== GOAL ==
Count the lines in the items below that contain the string "second", matching case exactly, and reply with that number alone.

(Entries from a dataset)
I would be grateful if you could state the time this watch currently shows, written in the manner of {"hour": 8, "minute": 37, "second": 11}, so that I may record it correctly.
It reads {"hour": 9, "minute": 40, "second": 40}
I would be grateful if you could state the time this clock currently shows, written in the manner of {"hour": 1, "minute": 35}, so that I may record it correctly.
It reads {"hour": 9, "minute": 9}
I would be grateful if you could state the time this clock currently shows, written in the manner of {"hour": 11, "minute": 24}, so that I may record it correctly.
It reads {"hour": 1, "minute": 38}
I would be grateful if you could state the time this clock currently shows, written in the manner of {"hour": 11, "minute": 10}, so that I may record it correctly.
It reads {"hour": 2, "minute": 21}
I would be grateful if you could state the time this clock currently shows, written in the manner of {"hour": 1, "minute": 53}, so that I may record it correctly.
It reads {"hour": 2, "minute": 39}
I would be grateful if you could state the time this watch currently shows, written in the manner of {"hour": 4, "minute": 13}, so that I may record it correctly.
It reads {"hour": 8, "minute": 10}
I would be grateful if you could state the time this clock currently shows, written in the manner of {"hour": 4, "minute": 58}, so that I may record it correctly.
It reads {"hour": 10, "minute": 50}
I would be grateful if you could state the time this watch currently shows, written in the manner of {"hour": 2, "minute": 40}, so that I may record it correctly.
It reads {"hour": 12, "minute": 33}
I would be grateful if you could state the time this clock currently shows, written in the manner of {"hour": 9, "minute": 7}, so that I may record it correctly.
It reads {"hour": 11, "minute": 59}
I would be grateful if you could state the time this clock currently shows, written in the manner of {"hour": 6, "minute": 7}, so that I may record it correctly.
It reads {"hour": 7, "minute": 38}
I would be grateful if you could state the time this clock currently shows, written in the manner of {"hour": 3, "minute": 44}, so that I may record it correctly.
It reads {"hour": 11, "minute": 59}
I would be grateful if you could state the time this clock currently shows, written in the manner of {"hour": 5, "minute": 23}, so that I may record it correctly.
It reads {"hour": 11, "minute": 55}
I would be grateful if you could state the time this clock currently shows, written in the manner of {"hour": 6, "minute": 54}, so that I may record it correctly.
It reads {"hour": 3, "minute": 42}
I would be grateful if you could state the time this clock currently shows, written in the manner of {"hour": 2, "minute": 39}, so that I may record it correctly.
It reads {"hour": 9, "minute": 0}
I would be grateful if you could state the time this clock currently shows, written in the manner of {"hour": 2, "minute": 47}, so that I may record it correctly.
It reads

== THE RESPONSE ==
2